With OpenShift 4.21, Dynamic Resource Allocation (DRA) graduates to General Availability, fundamentally changing how GPU and accelerator resources are requested, allocated, and shared across your cluster. Built on the upstream Kubernetes 1.34 DRA implementation, this release replaces the limitations of the old device plug-in model with a richer, expression-driven framework that understands device attributes, not just device counts.
This post covers what DRA is, why it matters, what's new in OpenShift 4.21, and how to use it with real examples running on an OpenShift 4.21 cluster with NVIDIA A100 GPUs.
The problem: Why device plug-ins fall short
Kubernetes has supported hardware accelerators like GPUs through the device plug-in framework since version 1.8. While functional, device plug-ins have fundamental limitations that become painful at scale, especially for AI/ML workloads:
- Count-based allocation only: A pod requests
nvidia.com/gpu: 1, but has no way to say which GPU it needs. There is no mechanism to filter by model, memory capacity, compute capability, or driver version. - No device sharing: A GPU allocated to one container cannot be shared with another, even for lightweight inference workloads that would only use a fraction of the device.
- No topology awareness: The scheduler is blind to PCIe topology, NVLink connectivity, and NUMA placement. Multi-GPU workloads may land on suboptimal device combinations.
- No parameterization: Workloads cannot request specific device configurations like MIG profiles or power limits at scheduling time.
- No cluster autoscaler integration: The autoscaler cannot reason about opaque device resources when deciding whether to add or remove nodes.
Teams work around these limitations with node labels, taints, tolerations, and custom admission webhooks, but these are brittle, error-prone, and do not scale.
What is dynamic resource allocation?
Dynamic resource allocation (DRA) is a Kubernetes API framework under the resource.k8s.io API group that enables workloads to request specialized hardware based on device attributes rather than simple counts. Think of it as the device equivalent of the PersistentVolume/PersistentVolumeClaim model, but for GPUs, FPGAs, NICs, and other accelerators.

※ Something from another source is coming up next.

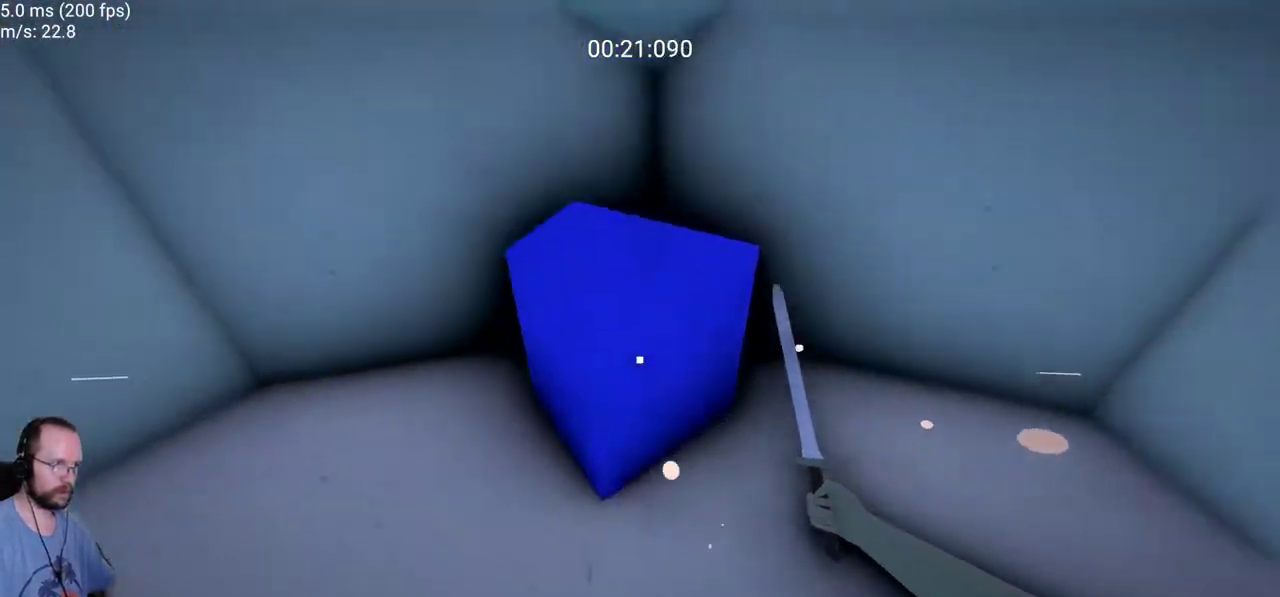
{"keys": ["w"], "mouse": [], "events": [[133, "w", "up"], [467, "mouse_left", "down"], [467, "w", "down"], [500, "mouse_left", "up"]]}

DRA introduces four core API objects:
- ResourceSlice: Published by DRA drivers on each node. Describes available devices with typed attributes (model, memory, driver version, UUID, and so on).
- DeviceClass: Defines a category of devices using CEL selector expressions. Created by admins or drivers.
- ResourceClaim: A workload's request for specific devices. Supports CEL-based filtering, can be shared across pods, and persists independently of pod lifecycle.
- ResourceClaimTemplate: A template from which Kubernetes auto-generates per-pod ResourceClaims. The generated claim is deleted when its pod terminates.
The key architectural insight is that DRA drivers publish structured, transparent device information (ResourceSlices) to the API server, and the kube-scheduler itself handles allocation decisions by evaluating CEL expressions against device attributes. No external controller negotiation is needed during scheduling, which makes DRA significantly faster and fully compatible with the cluster autoscaler.
See it in practice
On a cluster with the NVIDIA DRA driver installed, each node publishes a ResourceSlice describing its GPUs. Here is what the driver advertises for a full A100 GPU:
{
"attributes": {
"architecture": { "string": "Ampere" },
"brand": { "string": "Nvidia" },
"cudaComputeCapability": { "version": "8.0.0" },
"cudaDriverVersion": { "version": "13.0.0" },
"driverVersion": { "version": "580.105.8" },
"productName": { "string": "NVIDIA A100-SXM4-40GB" },
"type": { "string": "gpu" },
"uuid": { "string": "GPU-ec819aa6-26b9-d90a-00c8-3fcf0a34a0c9" }
},
"capacity": {
"memory": { "value": "40Gi" }
},
"name": "gpu-0"
}And for a MIG slice on the same GPU model:
{
"attributes": {
"architecture": { "string": "Ampere" },
"productName": { "string": "NVIDIA A100-SXM4-40GB" },
"profile": { "string": "1g.5gb" },
"type": { "string": "mig" },
"uuid": { "string": "MIG-e42ee090-5c43-53b2-a164-c6a0b7ac1a57" },
"parentUUID": { "string": "GPU-e40930a0-c463-2611-3473-bc72ac15679a" }
},
"capacity": {
"memory": { "value": "4864Mi" },
"multiprocessors": { "value": "14" }
},
"name": "gpu-0-mig-1g5gb-19-5"
}The scheduler can now see the product name, architecture, MIG profile, memory capacity, and more. This is information that was completely invisible in the device plug-in model.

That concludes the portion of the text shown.